====== DATA EXTRACTS ======

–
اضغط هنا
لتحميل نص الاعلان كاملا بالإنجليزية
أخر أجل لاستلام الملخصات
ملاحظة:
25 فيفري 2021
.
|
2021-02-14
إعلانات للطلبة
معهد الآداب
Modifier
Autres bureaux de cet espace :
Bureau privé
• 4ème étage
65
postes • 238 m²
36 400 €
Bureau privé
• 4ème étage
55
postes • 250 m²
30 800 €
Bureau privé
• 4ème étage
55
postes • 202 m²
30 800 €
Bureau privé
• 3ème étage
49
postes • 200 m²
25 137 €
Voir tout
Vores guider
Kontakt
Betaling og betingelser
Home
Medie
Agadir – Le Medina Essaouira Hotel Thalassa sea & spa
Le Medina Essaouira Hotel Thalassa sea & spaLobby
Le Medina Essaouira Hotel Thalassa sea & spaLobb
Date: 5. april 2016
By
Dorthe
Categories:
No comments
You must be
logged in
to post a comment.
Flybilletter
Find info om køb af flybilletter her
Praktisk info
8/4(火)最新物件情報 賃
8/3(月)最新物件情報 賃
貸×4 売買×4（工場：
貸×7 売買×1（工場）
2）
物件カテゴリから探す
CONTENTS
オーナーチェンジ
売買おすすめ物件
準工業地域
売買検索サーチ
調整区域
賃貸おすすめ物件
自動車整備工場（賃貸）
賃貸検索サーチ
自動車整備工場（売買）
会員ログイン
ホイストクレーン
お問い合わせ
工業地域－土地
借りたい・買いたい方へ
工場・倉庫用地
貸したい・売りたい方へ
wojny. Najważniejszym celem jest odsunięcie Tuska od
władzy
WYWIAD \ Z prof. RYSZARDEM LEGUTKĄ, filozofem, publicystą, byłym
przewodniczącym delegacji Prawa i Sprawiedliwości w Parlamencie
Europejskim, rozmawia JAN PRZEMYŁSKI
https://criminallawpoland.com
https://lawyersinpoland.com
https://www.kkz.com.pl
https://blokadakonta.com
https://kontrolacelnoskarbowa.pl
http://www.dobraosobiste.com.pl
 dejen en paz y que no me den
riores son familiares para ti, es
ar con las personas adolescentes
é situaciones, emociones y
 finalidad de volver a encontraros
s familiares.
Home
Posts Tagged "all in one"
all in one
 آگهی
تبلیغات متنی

======

EXERCISE PROMPT:
Repeat the listing in full so that each line matches exactly.

ANSWER SECTION:
–
اضغط هنا
لتحميل نص الاعلان كاملا بالإنجليزية
أخر أجل لاستلام الملخصات
ملاحظة:
25 فيفري 2021
.
|
2021-02-14
إعلانات للطلبة
معهد الآداب
Modifier
Autres bureaux de cet espace :
Bureau privé
• 4ème étage
65
postes • 238 m²
36 400 €
Bureau privé
• 4ème étage
55
postes • 250 m²
30 800 €
Bureau privé
• 4ème étage
55
postes • 202 m²
30 800 €
Bureau privé
• 3ème étage
49
postes • 200 m²
25 137 €
Voir tout
Vores guider
Kontakt
Betaling og betingelser
Home
Medie
Agadir – Le Medina Essaouira Hotel Thalassa sea & spa
Le Medina Essaouira Hotel Thalassa sea & spaLobby
Le Medina Essaouira Hotel Thalassa sea & spaLobb
Date: 5. april 2016
By
Dorthe
Categories:
No comments
You must be
logged in
to post a comment.
Flybilletter
Find info om køb af flybilletter her
Praktisk info
8/4(火)最新物件情報 賃
8/3(月)最新物件情報 賃
貸×4 売買×4（工場：
貸×7 売買×1（工場）
2）
物件カテゴリから探す
CONTENTS
オーナーチェンジ
売買おすすめ物件
準工業地域
売買検索サーチ
調整区域
賃貸おすすめ物件
自動車整備工場（賃貸）
賃貸検索サーチ
自動車整備工場（売買）
会員ログイン
ホイストクレーン
お問い合わせ
工業地域－土地
借りたい・買いたい方へ
工場・倉庫用地
貸したい・売りたい方へ
wojny. Najważniejszym celem jest odsunięcie Tuska od
władzy
WYWIAD \ Z prof. RYSZARDEM LEGUTKĄ, filozofem, publicystą, byłym
przewodniczącym delegacji Prawa i Sprawiedliwości w Parlamencie
Europejskim, rozmawia JAN PRZEMYŁSKI
https://criminallawpoland.com
https://lawyersinpoland.com
https://www.kkz.com.pl
https://blokadakonta.com
https://kontrolacelnoskarbowa.pl
http://www.dobraosobiste.com.pl
 dejen en paz y que no me den
riores son familiares para ti, es
ar con las personas adolescentes
é situaciones, emociones y
 finalidad de volver a encontraros
s familiares.
Home
Posts Tagged "all in one"
all in one
 آگهی
تبلیغات متنی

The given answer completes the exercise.